Le plastique pollue surtout quand sa fin de vie n’est pas contrôlée créant des énormes décharges à  ciel ouvert dans la plupart des grandes villes des pays pauvres comme au Caire :

                                

 

Il est aussi nuisible quand il est lâché directement dans la nature comme dans les océans. Ainsi, selon le capitaine Charles Moore : « les océans sont devenus une véritable soupe de plastique ». La zone la plus polluée est au niveau du tourbillon du Pacifique nord surnommé la grande plaque de déchets du Pacifique qui à elle seule représente la moitié des déchets plastiques des océans. Selon les Nations-Unies il y a 18 000 déchets de plastique par km2. Ce plastique provient par exemple des détritus dans les caniveaux qui passent dans les rivières pour aller ensuite dans les océans, ou alors des bateaux qui rejettent directement leurs poubelles dans la mer. Or les animaux marins confondent les petits morceaux de plastique avec leur nourriture, ce qui les rend malades. Et quand un autre poison mange un des poissons ayant ingurgité du plastique, il y a ce que l’on appelle une bioaccumulation qui se poursuit le long de la chaine alimentaire jusqu’à nous. De même, des dauphins s’étouffent avec les sacs plastiques, des coraux meurent à cause de la pollution de leurs mers ; la nature meurt. Voici une image saisissante qui montre à quel point les fonds marins sont pollués.
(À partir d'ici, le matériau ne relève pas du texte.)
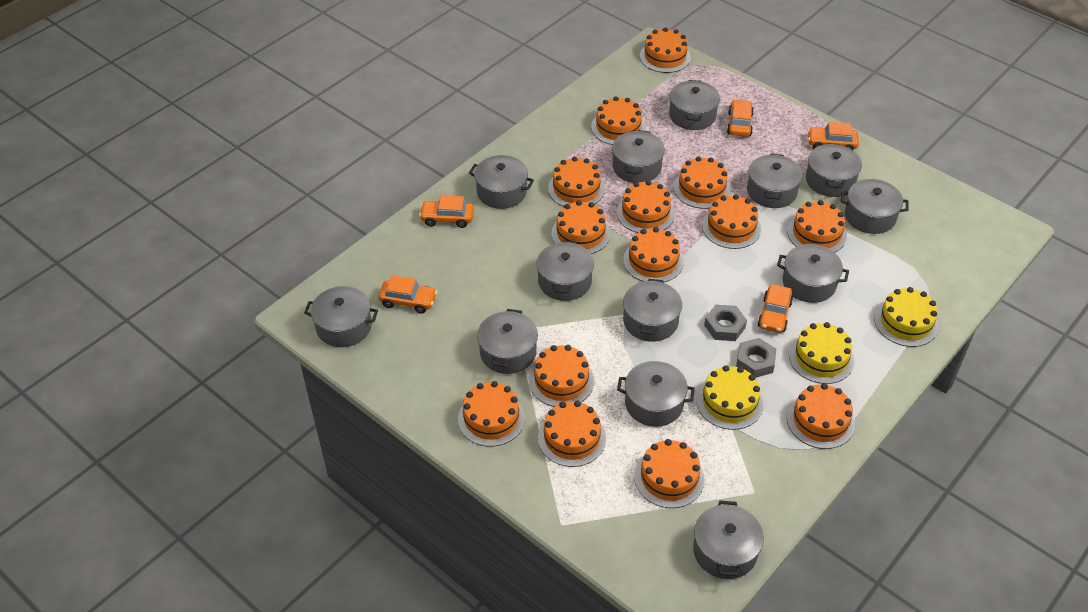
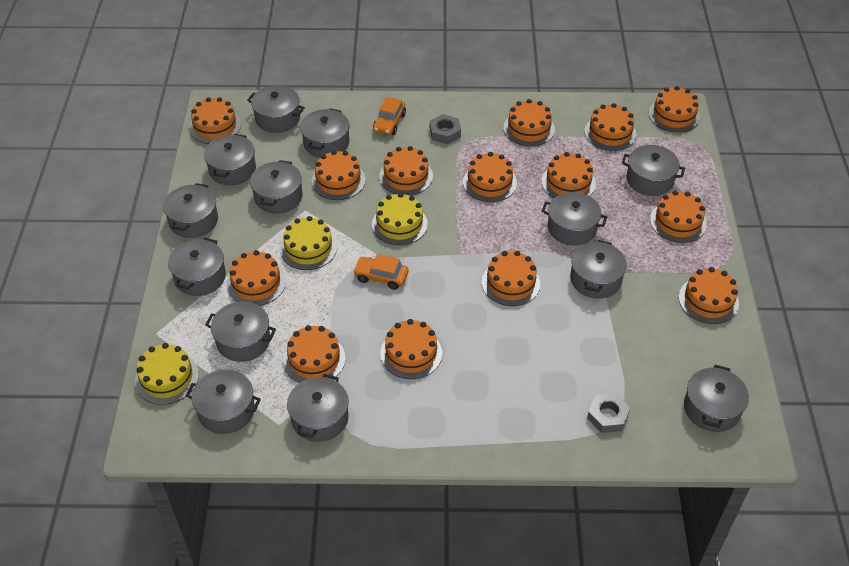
orange car: [378,275,437,314] [419,195,474,228] [727,99,754,137] [757,284,793,333] [808,122,859,150] = 5 -> [353,254,409,290] [373,97,406,135] = 2

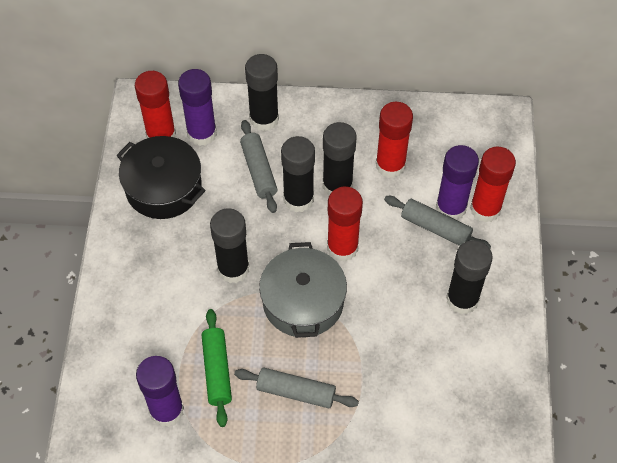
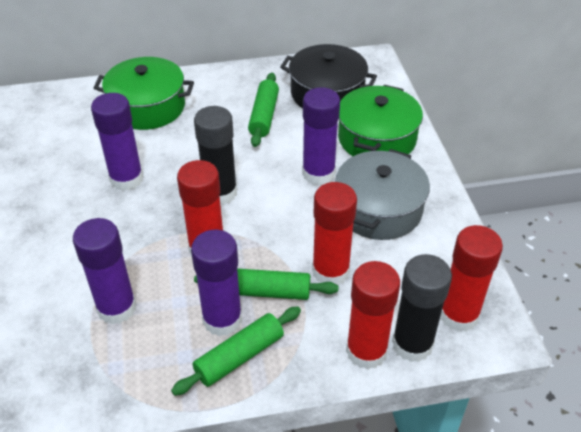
black glue stick: [210,208,249,283] [245,54,279,131] [281,136,315,212] [323,122,357,195] [446,240,493,314] = 5 -> [194,106,237,205] [392,254,452,362] = 2
green pot: none = 0 -> [94,57,194,130] [338,85,423,156] = 2
green rolling pin: [201,309,232,427] = 1 -> [171,306,301,396] [194,268,339,300] [248,73,279,147] = 3
grey rolling pin: [234,368,359,408] [240,120,277,213] [384,196,491,248] = 3 -> none = 0
purple glue stick: [136,356,184,427] [178,69,217,146] [436,145,479,220] = 3 -> [73,218,136,324] [91,93,144,191] [191,230,242,336] [302,87,340,185] = 4

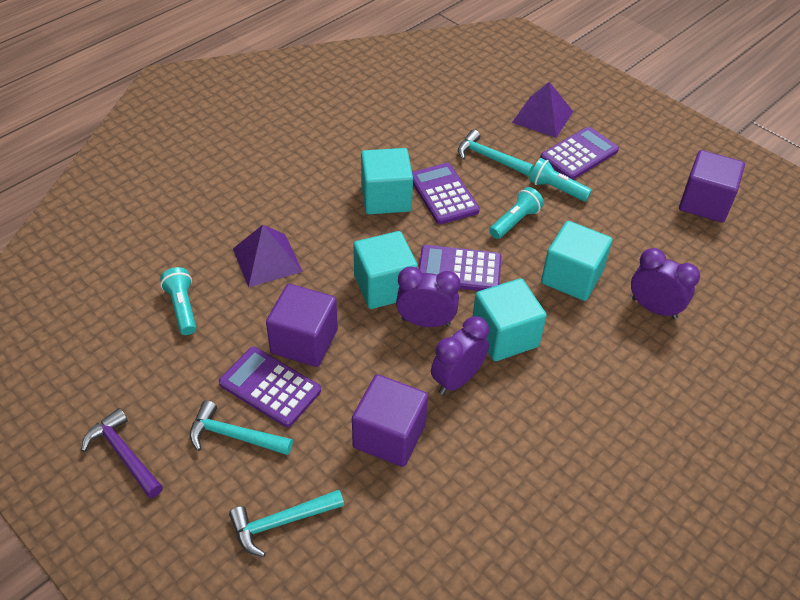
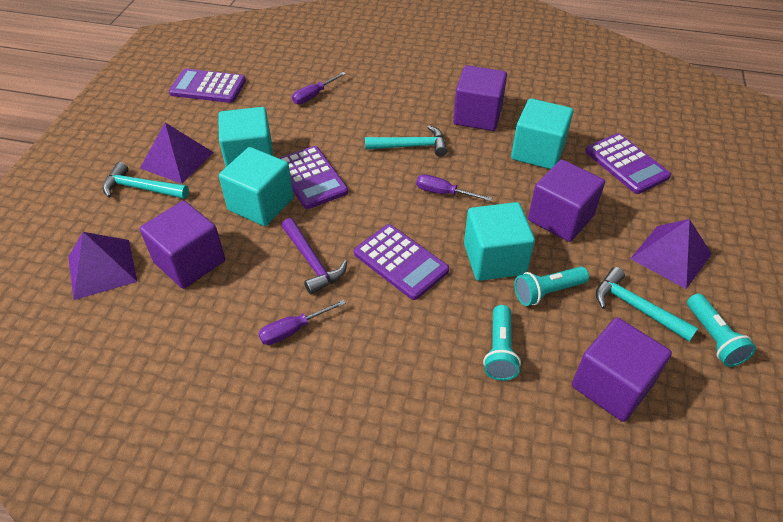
purple clock: [396,266,460,327] [431,316,489,395] [631,248,700,319] = 3 -> none = 0
purple cube: [266,284,338,367] [352,374,428,467] [679,150,745,222] = 3 -> [140,201,225,289] [453,65,507,131] [528,160,605,242] [572,317,672,422] = 4
purple pyramid: [233,225,303,287] [512,82,573,138] = 2 -> [68,232,137,300] [140,123,214,184] [630,219,712,289] = 3
purple screwdriver: none = 0 -> [258,299,346,345] [292,72,346,104] [416,174,492,201] = 3

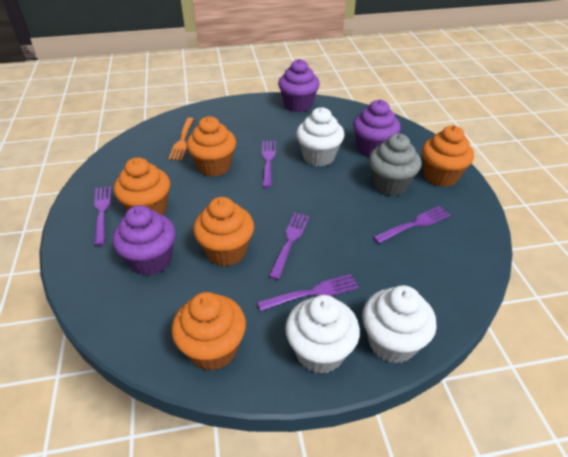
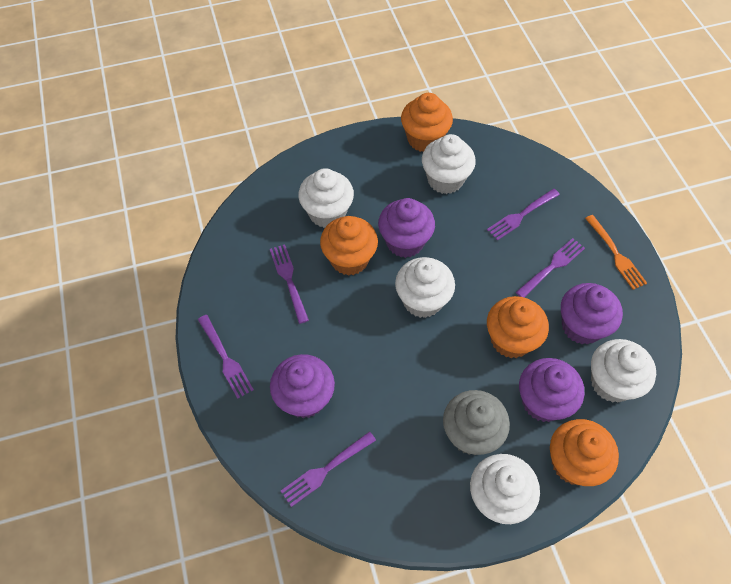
orange cupcake: [114,157,170,215] [171,292,246,371] [186,116,236,177] [193,197,254,266] [422,126,474,187] = 5 -> [320,216,378,276] [401,93,453,152] [487,296,549,358] [550,419,619,486] = 4
purple cupcake: [112,205,176,276] [278,59,320,112] [353,100,400,157] = 3 -> [270,354,335,418] [378,198,435,258] [519,358,584,422] [561,283,623,345] = 4
white cupcake: [285,295,360,374] [296,107,344,167] [362,285,437,364] = 3 -> [298,168,354,228] [395,257,455,318] [422,134,476,194] [470,454,540,524] [591,339,656,403] = 5

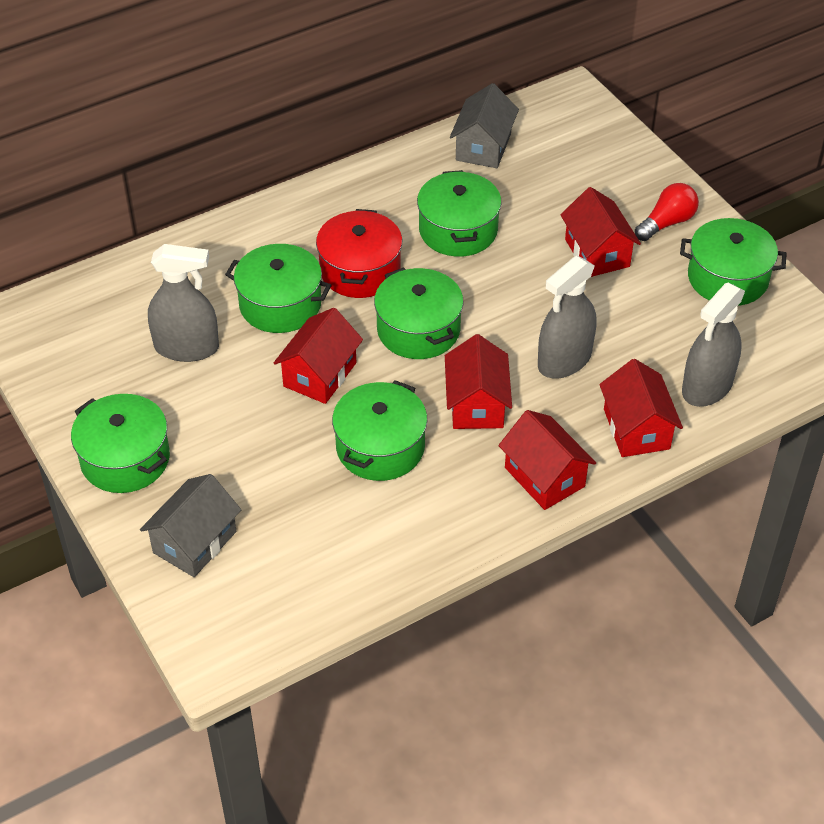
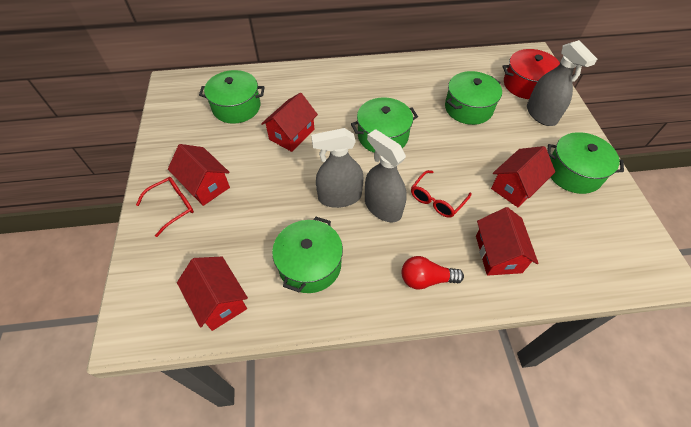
green pot: [71,394,170,493] [225,244,332,333] [332,380,427,481] [374,267,463,359] [417,170,501,257] [680,218,787,306] = 6 -> [199,70,265,124] [272,217,343,293] [351,97,418,153] [445,71,502,125] [547,132,624,194] = 5
grey house: [140,474,241,577] [450,83,519,168] = 2 -> none = 0
red glasses: none = 0 -> [136,177,194,237] [411,170,472,218] = 2

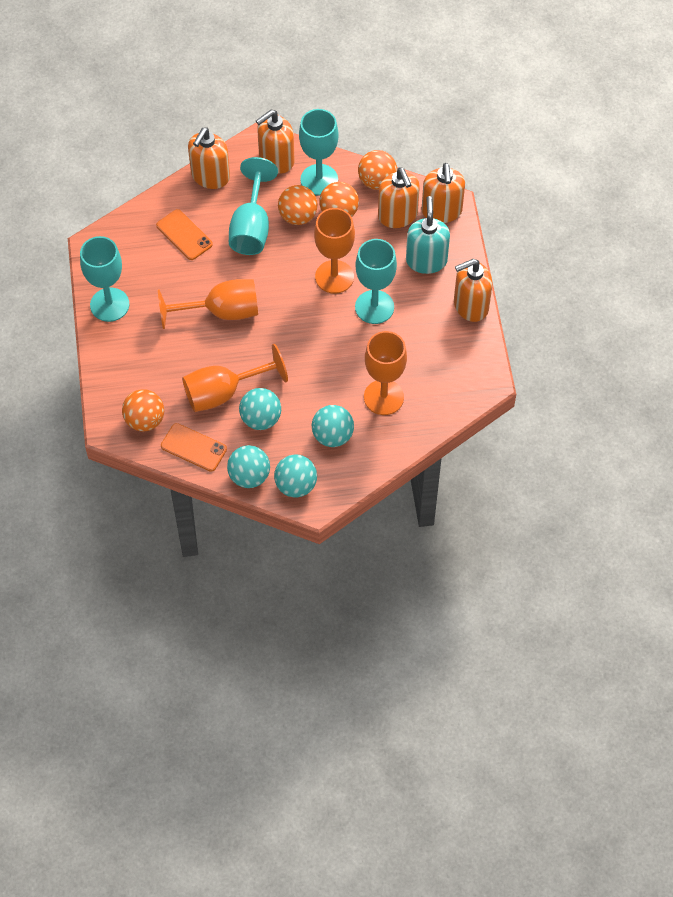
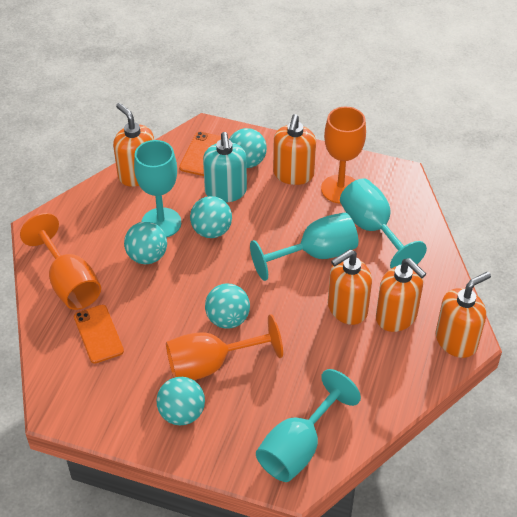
orange ball: [122,389,164,432] [278,185,318,225] [319,182,359,217] [358,150,397,190] = 4 -> none = 0
orange goblet: [158,279,258,329] [182,344,288,412] [314,208,355,294] [364,331,407,415] = 4 -> [20,213,101,310] [166,314,283,380] [321,107,366,204] = 3
turquoise ball: [227,445,270,488] [239,388,281,430] [274,455,317,497] [312,405,354,447] = 4 -> [124,222,167,264] [156,377,205,425] [190,196,232,238] [205,284,250,329] [229,128,267,168] = 5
                               

 

L’incinération n’est pas non plus sans danger. Certains plastiques en brûlant libèrent des produits toxiques comme le PVC qui rejettent des dioxines, des substances cancérigènes. Il faut donc traiter les fumées produites lors de la combustion pour essayer d’éliminer le maximum de produits toxiques sans être sûr que le résultat soit parfait. En effet certains produits sont dangereux pour l’homme et d’autres polluent l’atmosphère créant des pluies acides qui abîment la nature. Mais l’incinération a un avantage par rapport à la mise en décharge c’est la possibilité de récupération d’énergies émises lors de la combustion, cela s’appelle la valorisation énergétique.

 

Le public, prenant conscience des dangers du plastique pétrochimique et des enjeux environnementaux, a commencé à vouloir changer son mode de consommation, mais en conservant les avantages de cette matière très pratique qu’est le plastique. C’est ainsi que sont nées de nouvelles façons de détruire les déchets avec la valorisation énergétique mais aussi le recyclage.